Companies with offices are also risky
I have learned in my years that hiring companies with professional offices is risky too. These companies will often hire young and inexperienced (or reckless) employees and put them on YOUR projects — while these employees don’t care at all about you or your project. Your business is in jeapardy simply by being involved with careless people. My motto is that you hire not only a company, but also particular staff members. No company likes how I pick and choose people, but my experience has dictated that even a good company can burn you if the wrong staffmember is working on your case!

Companies that work from home are more risky?
Companies with offices have turned out to be 50% responsible on average for me. But, I have many stories about nightmares that happened hiring individuals who worked from home.

(1) I attempted to hire a very gifted and bright Indian gentleman in California. He advertised as being a former VP of some large company. I didn’t believe it, but I’m sure he had some post at the alleged company based on his very professional sounding communication skills. At any rate, when I asked him how many hours per week he could dedicate to my project he said 15. Then I talked to him two days later and he accused me of trying to take up too much of his workweek, and that he didn’t want to work for me at all. I mentioned that it was HE who volunteered 15 hours a week when I only needed 5. I think the real reason he didn’t like me was that I insisted meeting him at his SHARED office which was a source of humiliation to him — perhaps because it didn’t exist at all.

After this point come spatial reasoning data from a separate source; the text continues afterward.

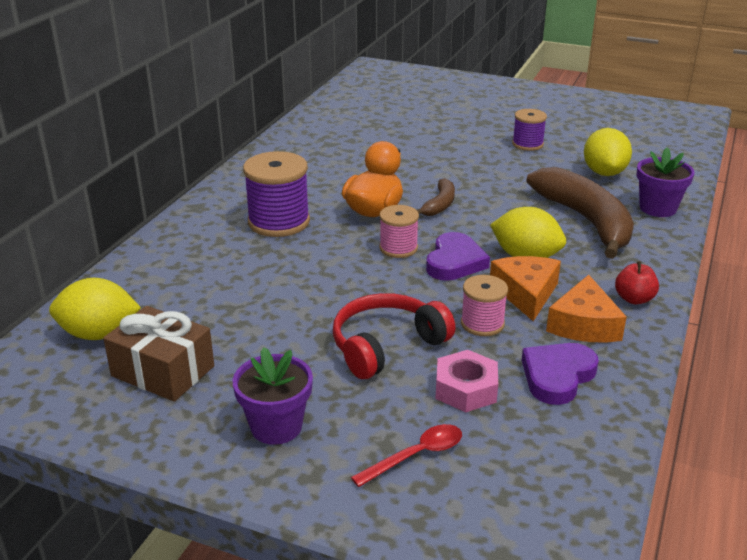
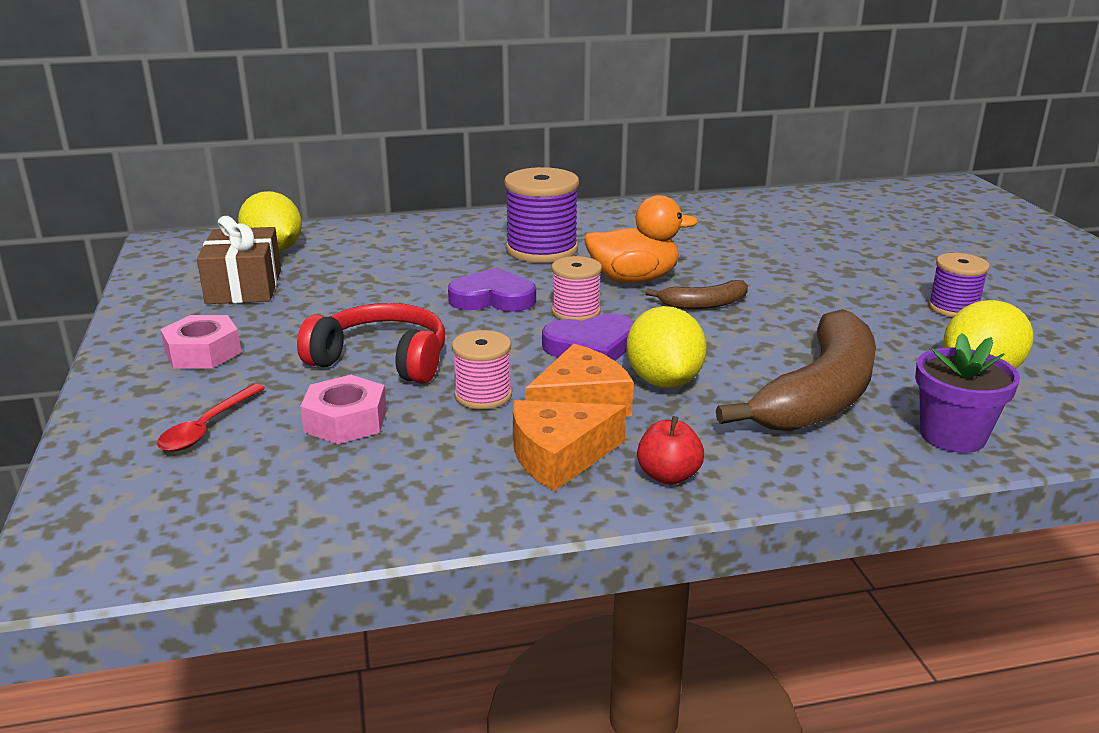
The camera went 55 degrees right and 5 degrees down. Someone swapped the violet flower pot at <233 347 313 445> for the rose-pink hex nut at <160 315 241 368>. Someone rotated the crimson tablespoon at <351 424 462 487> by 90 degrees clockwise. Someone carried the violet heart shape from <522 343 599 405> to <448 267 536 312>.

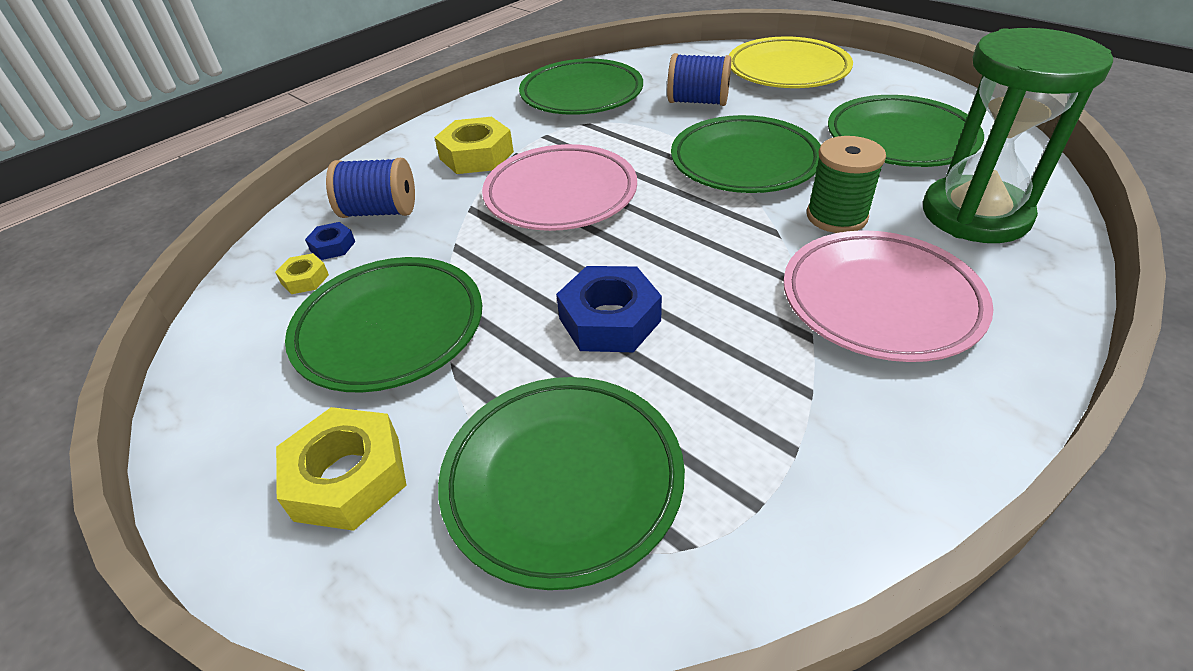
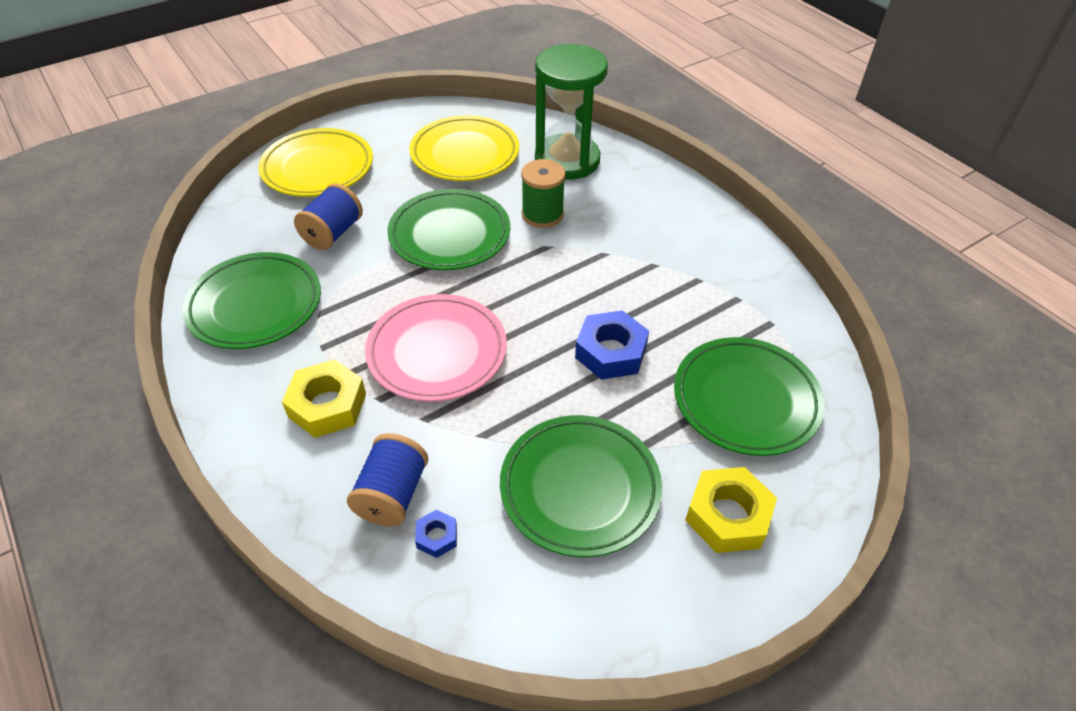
The camera went 80 degrees left and 5 degrees up. Someone took away the bright yellow hex nut at <275 253 329 294>. Someone took away the rose-pink plate at <784 230 993 362>. Someone repainted the green plate at <828 95 984 167>, which became the bright yellow plate at <409 115 519 181>.

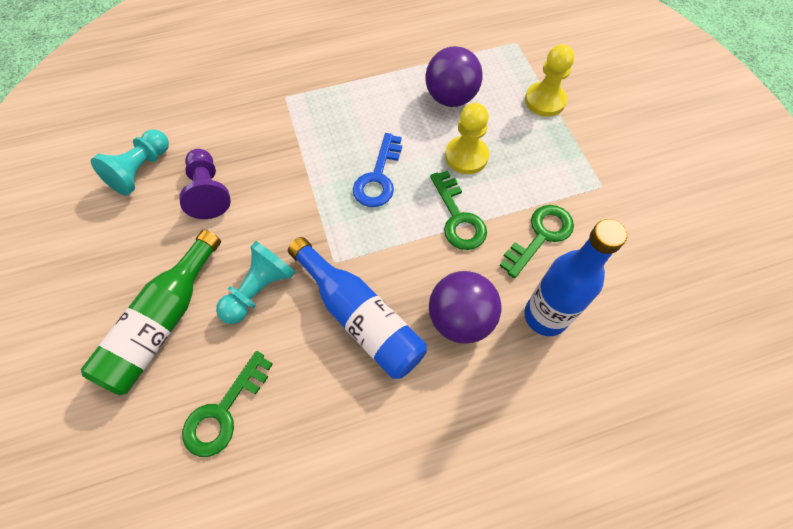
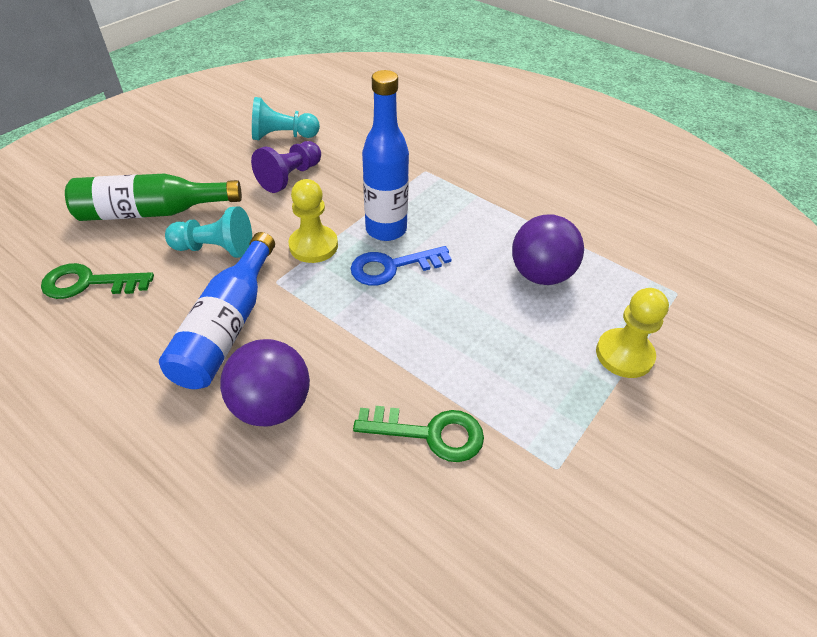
The camera went 55 degrees right and 15 degrees down. Someone took away the green latchkey at <430 171 487 250>. Someone carried the bright yellow chess pawn from <445 103 489 174> to <288 179 338 263>. Someone carried the cobalt bottle from <524 219 627 336> to <362 70 409 241>.

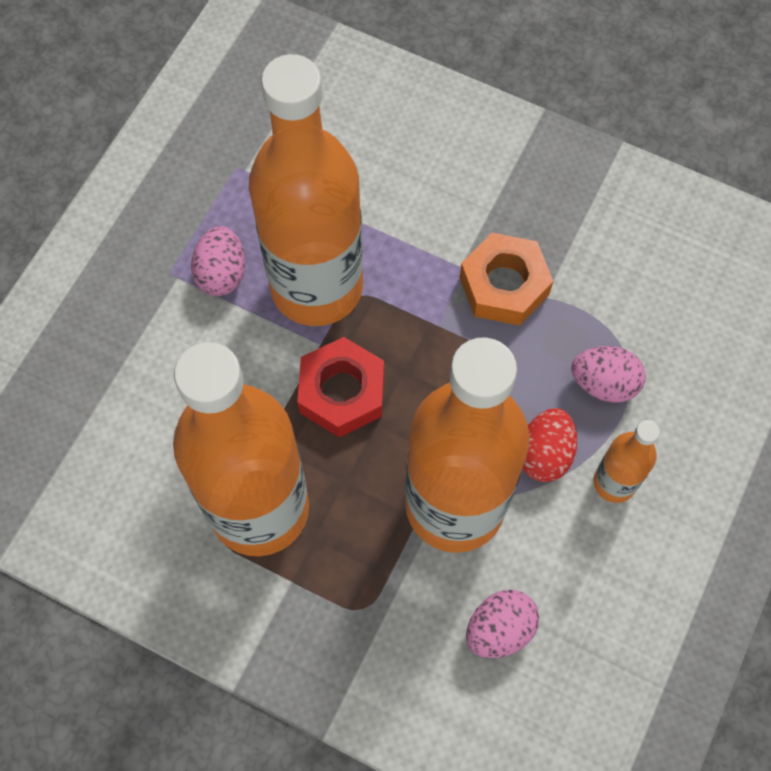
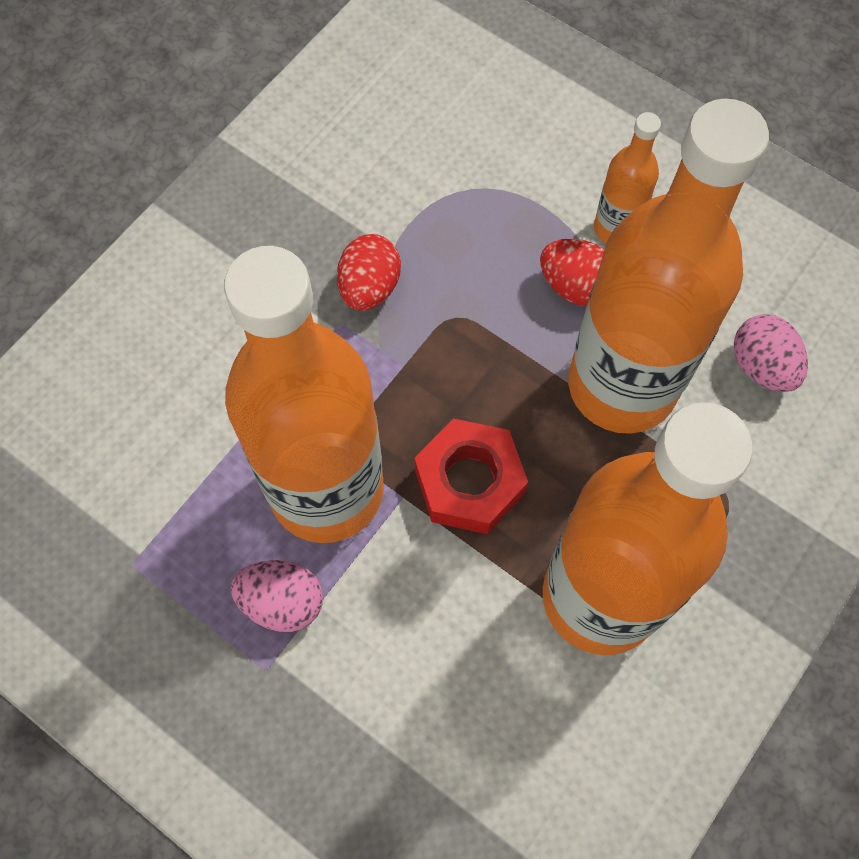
The camera went 80 degrees left and 0 degrees up. Someone swapped the bright orange hex nut at <460 233 553 326> for the crimson egg shape at <337 234 401 311>. Someone took away the rose-pink egg shape at <571 346 646 402>.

(2) I hired a sidewalk mechanic long time ago. He didn’t have a garage. In any case he did some wiring for me that resulted in years of having to replace starters. I had to have a two hour session with Toyota many years down the line to finally figure out that the source of my trouble which had cost thousands was because I hired a cheap rate unprofessional who didn’t have an office.

(3) I hired another guy in California who was very nice to work on one of my sites. He had 30 years of experience. He looked at my site and told me that it was in PHP, not ASP (which is what I thought the site was in). Then, after six weeks of waiting for him to learn a little more PHP which he was weak in — he announced that he had no time to work for me at all. What a waste! So, I took it to a company that did have an office (a shared one — better than nothing), and lo and behold, they told me that it was in ASP, not PHP (the story keeps changing), and they got the job done in days.

(4) I hired a printer who USED to have an office, but started working from home. I questioned him as to whether he was still in business or not when my order was delayed when I stopped cracking the whip. I am busy and don’t have time to harrass people who don’t do what I ask them to do. In any case, the next year he was gone — without a trace — and all of my files were gone. Fortunately I had backup — and was able to publish a revised edition of my book!

I work from home and so does my assistant
My assistant and I, and a good friend of mine all work from home. We are responsible. I would recommend ONLY hiring someone who works from home if you either know them, or know they have a solid reputation. Otherwise it is too risky.

Someone told me — how can you speak so poorly of people who work from home when you do too?

I replied — with me it is DIFFERENT because I KNOW MYSELF!!!! And therefor can trust myself.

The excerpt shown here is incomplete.